BOM DESEMPENHO NÃO É GARANTIDO
Conhecendo esses problemas, realizamos uma pesquisa para descobrir se uma IA seria capaz de avaliar a saúde mental de pessoas com diferentes sintomas, usando diferentes dispositivos. Embora a ferramenta tenha sido bastante precisa, os sintomas e tipos de dados coletados resultaram em uma limitação na medição, comparado com os resultados da avaliação de um grupo mais homogêneo. Uma vez que esses sistemas lidam com populações maiores e mais diversas, é difícil que consigam atender às necessidades de diferentes usuários.
Dadas essas limitações, como desenvolver ferramentas de IA para o cuidado da saúde mental de forma responsável? Primeiramente, não devemos presumir que elas apresentarão um bom desempenho assim que forem implementadas, portanto, devemos trabalhar continuamente para reavaliar soluções conforme necessário.
tecnólogos e médicos precisam arranjar formas de contornar as falhas para oferecer um tratamento mais eficaz e limitar possíveis danos.
Por outro lado, não devemos presumir que essas tecnologias sempre serão benéficas e bem-vindas. Houve aumento do burnout entre médicos com a introdução de EHR nos hospitais. Logo, precisamos estar atentos a como essas tecnologias podem afetar os diferentes atores envolvidos.
Os chatbots de terapia, por exemplo, são uma boa solução para pacientes com sintomas leves de saúde mental. Mas, para aqueles que apresentam sintomas mais graves, será necessário acompanhamento médico. Precisamos criar formas de encaminhar um paciente com quadro mais grave para atendimento profissional.
Por outro lado, essas tecnologias oferecem uma solução remota e simples de avaliar a saúde mental dos pacientes. Mas quem deve ter acesso a essas avaliações e dados coletados por elas e quando disponibilizá-los?
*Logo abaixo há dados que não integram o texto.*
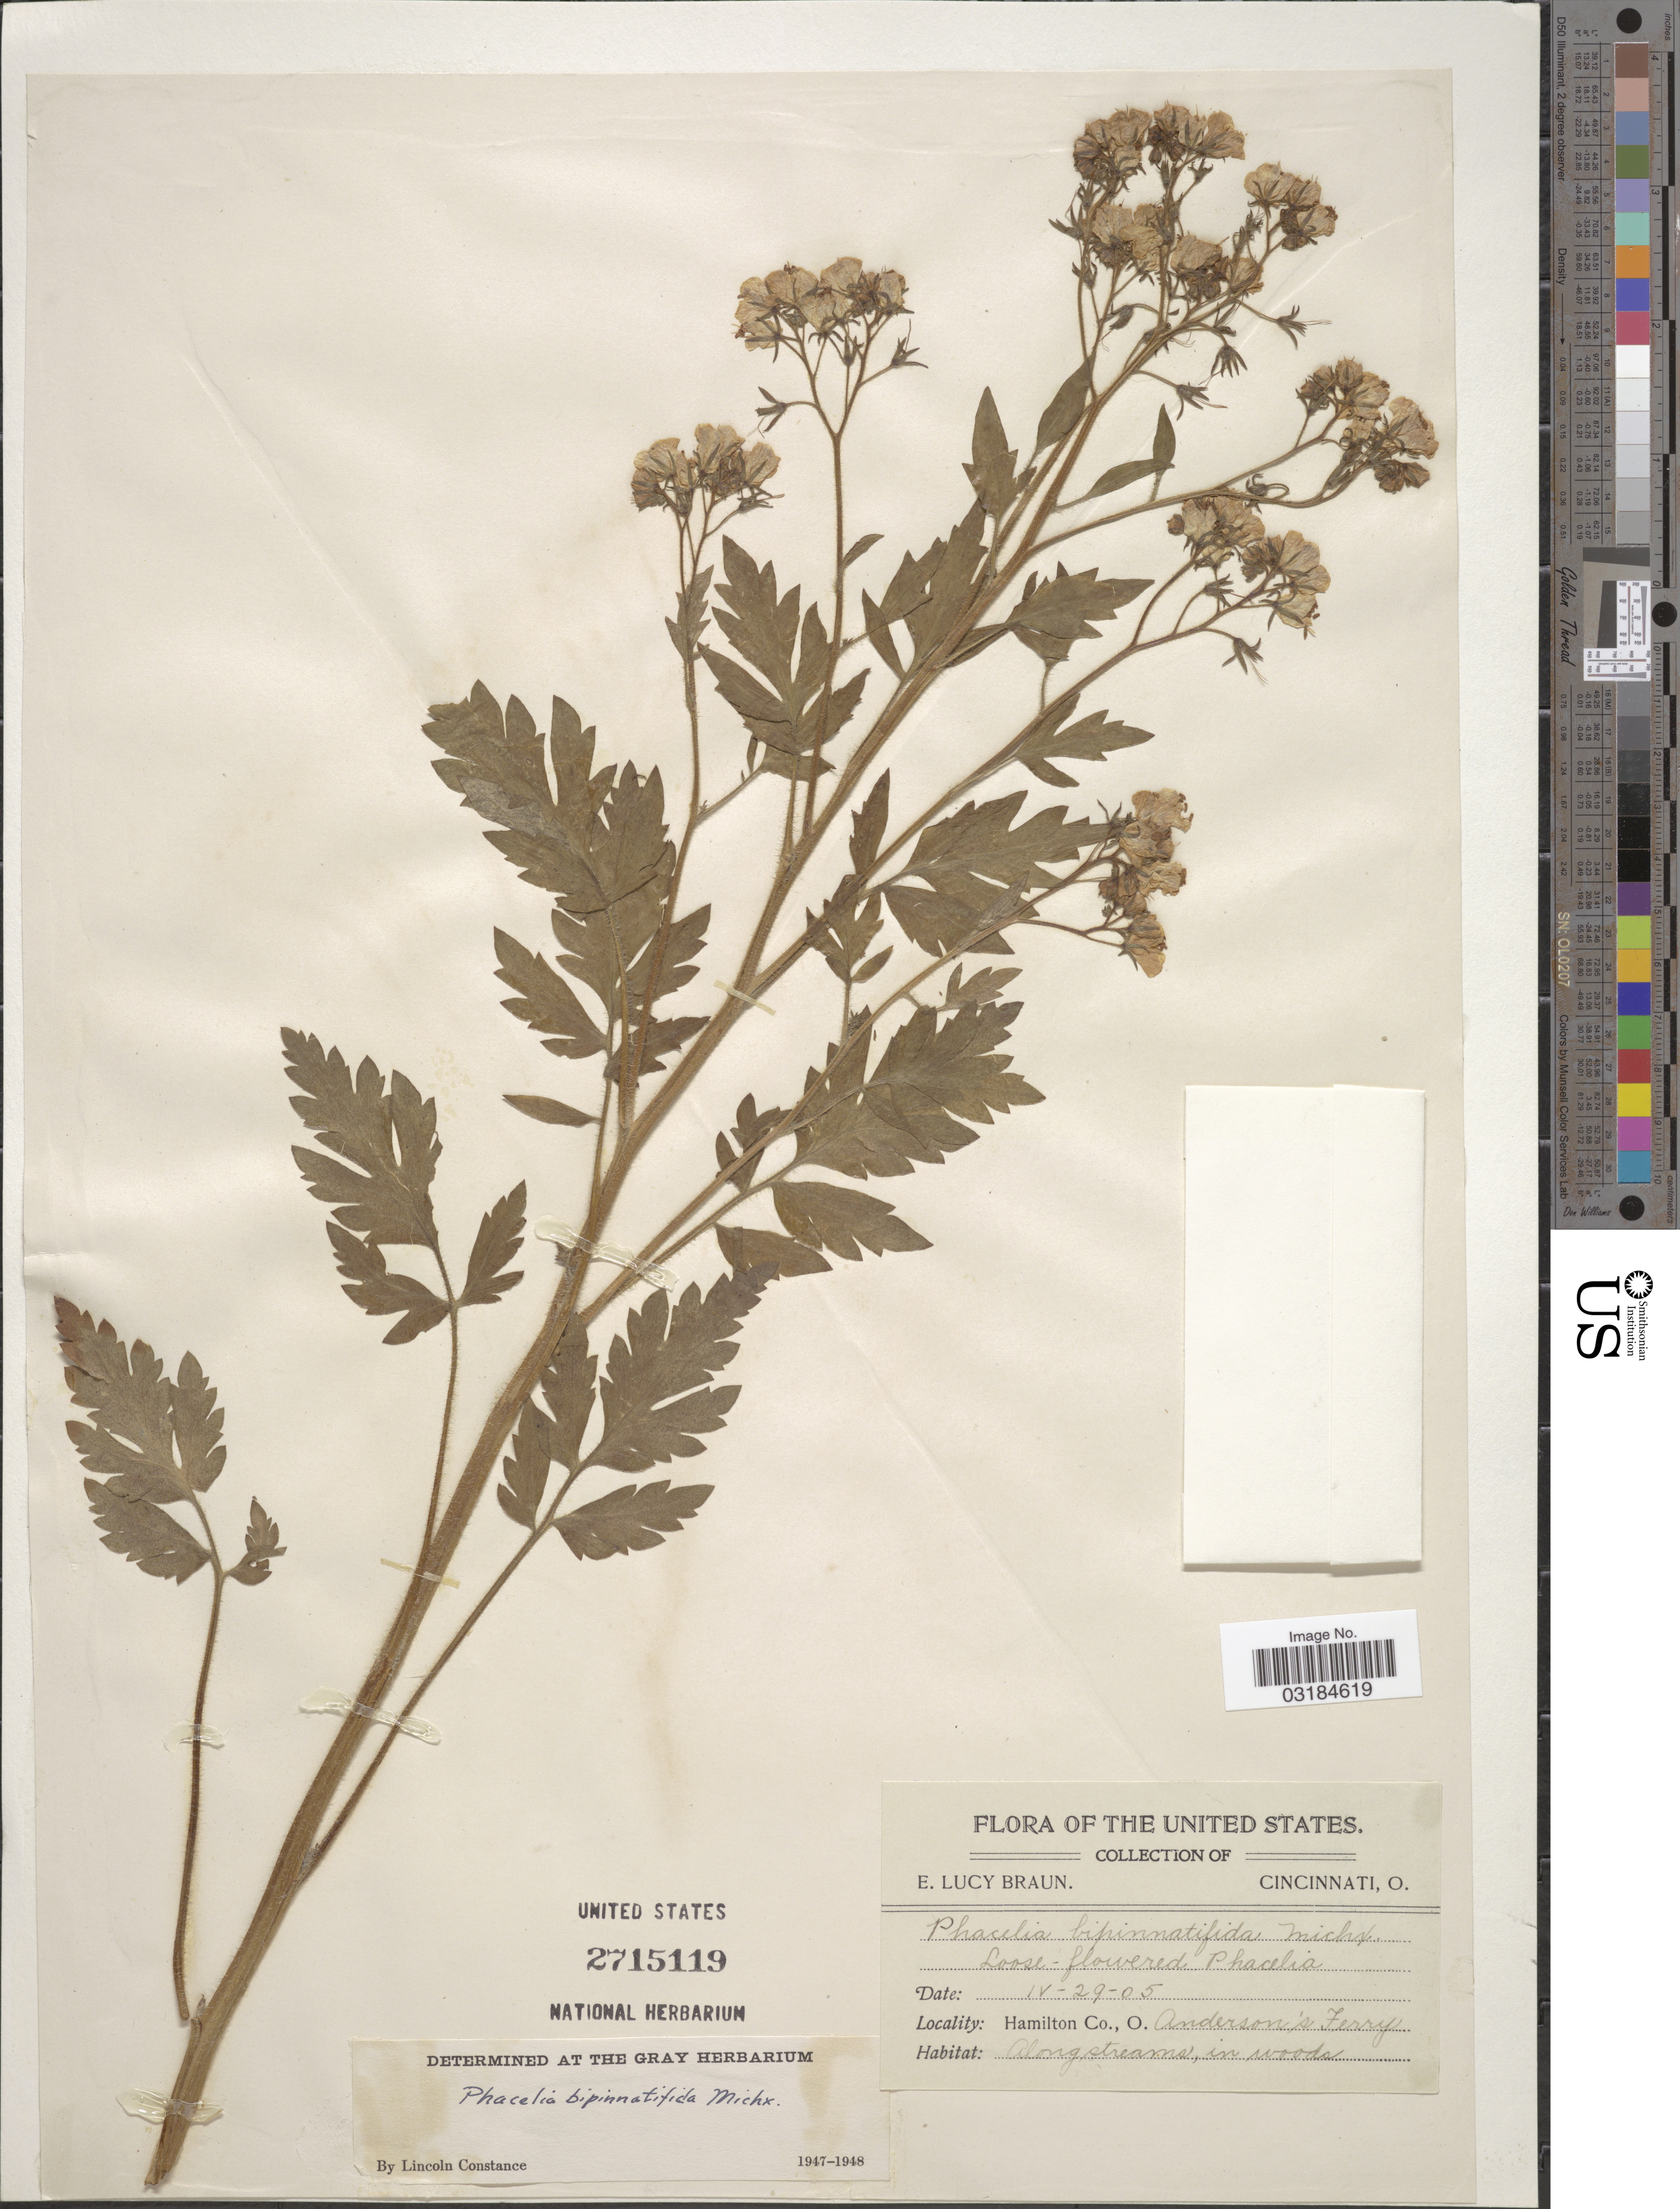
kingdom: Plantae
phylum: Tracheophyta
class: Magnoliopsida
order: Boraginales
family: Hydrophyllaceae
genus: Phacelia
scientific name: Phacelia bipinnatifida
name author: (Atwood) Michx.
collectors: E. L. Braun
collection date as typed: Transcribed d/m/y: 29/4/5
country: United States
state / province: Ohio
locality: Hamilton Co. Anderson's Ferry.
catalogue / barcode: US 2715119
Médicos podem não ter tempo de revisar esses dados fora da consulta, enquanto pacientes podem sentir que sua privacidade foi violada.
Os desenvolvedores precisam entender essas complexidades para criar produtos mais precisos e eficazes. Trabalhar lado a lado com profissionais da saúde que lidam diretamente com elas e com os pacientes ajudará a criar soluções melhores para a saúde mental.